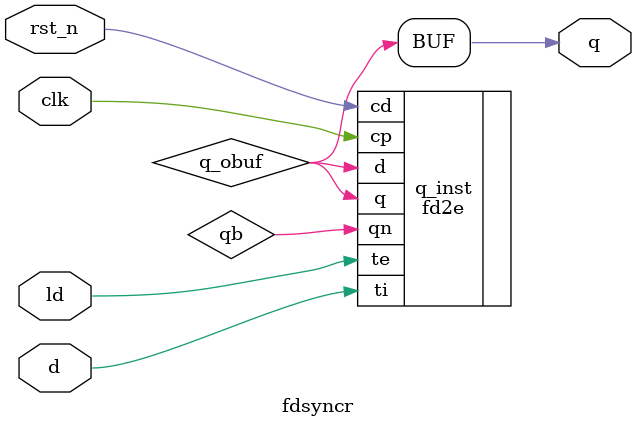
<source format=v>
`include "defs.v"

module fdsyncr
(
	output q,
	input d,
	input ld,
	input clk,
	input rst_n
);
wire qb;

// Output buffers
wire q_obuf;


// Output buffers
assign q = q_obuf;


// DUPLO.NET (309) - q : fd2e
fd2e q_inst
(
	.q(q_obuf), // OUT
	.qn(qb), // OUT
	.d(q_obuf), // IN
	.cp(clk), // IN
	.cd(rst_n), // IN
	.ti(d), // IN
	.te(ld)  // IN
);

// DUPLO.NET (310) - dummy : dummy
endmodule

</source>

■ ■ ■

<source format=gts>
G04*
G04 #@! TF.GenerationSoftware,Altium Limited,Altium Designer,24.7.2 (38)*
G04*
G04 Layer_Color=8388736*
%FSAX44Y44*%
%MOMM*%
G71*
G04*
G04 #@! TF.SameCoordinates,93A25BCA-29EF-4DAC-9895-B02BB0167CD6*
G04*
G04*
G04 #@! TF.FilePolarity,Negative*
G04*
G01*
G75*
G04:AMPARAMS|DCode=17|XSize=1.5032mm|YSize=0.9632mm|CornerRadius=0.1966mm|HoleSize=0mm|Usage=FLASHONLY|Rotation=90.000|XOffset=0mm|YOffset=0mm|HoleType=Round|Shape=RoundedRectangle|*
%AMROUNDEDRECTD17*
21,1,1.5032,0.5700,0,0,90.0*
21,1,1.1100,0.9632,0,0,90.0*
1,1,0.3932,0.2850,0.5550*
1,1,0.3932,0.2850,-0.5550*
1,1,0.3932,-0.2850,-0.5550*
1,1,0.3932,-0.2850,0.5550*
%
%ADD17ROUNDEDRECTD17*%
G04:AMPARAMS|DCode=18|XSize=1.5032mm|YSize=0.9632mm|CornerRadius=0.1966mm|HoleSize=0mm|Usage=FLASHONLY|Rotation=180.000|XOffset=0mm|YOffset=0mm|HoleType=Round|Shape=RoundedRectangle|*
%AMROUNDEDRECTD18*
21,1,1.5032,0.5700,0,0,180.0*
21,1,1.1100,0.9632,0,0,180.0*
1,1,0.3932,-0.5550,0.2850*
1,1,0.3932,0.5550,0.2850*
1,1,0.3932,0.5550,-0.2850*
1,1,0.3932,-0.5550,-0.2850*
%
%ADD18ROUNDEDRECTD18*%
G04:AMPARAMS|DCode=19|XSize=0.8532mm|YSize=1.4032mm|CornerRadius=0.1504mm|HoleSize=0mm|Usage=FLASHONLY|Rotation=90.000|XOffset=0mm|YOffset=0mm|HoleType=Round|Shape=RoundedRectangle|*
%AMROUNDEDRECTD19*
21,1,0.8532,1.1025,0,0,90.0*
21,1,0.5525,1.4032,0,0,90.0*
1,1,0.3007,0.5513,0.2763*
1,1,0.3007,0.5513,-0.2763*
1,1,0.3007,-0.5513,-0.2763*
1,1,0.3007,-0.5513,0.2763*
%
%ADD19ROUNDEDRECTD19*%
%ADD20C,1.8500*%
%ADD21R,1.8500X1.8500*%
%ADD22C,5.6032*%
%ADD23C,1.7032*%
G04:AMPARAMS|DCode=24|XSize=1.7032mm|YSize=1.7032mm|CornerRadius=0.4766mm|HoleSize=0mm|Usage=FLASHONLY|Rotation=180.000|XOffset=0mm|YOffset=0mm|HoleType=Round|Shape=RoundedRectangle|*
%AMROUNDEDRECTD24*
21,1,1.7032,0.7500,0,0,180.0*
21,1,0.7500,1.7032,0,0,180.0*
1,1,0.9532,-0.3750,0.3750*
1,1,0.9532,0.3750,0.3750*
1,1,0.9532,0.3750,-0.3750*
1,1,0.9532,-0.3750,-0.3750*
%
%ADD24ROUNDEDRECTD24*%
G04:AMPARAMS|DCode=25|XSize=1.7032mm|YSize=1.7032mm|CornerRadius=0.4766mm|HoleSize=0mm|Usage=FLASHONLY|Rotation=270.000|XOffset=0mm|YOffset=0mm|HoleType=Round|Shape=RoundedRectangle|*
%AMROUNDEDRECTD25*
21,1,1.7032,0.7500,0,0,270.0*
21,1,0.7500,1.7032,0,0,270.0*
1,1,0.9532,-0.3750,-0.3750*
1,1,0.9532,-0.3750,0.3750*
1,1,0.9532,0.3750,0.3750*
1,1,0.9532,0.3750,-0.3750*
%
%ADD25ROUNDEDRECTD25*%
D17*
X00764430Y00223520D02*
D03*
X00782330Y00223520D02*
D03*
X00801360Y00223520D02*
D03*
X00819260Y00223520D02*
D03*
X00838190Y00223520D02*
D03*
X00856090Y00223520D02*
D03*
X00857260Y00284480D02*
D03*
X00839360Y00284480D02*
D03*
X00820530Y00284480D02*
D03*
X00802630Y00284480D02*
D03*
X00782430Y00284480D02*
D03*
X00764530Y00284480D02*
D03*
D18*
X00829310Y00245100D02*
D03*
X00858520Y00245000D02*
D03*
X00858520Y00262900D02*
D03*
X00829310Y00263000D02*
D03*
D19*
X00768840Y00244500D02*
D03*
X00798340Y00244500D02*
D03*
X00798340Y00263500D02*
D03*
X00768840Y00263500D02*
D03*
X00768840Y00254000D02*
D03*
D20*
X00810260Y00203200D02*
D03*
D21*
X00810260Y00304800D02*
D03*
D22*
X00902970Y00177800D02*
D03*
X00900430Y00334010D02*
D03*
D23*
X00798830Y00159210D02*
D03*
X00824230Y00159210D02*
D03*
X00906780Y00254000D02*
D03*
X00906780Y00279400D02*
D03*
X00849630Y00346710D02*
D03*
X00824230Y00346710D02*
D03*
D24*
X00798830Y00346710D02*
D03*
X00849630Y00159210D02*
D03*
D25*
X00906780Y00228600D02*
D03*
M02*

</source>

■ ■ ■

About this exercise
Look through the records above and please copy every line in which the string "DUPLO" occurs.

Output of the task
// DUPLO.NET (309) - q : fd2e
// DUPLO.NET (310) - dummy : dummy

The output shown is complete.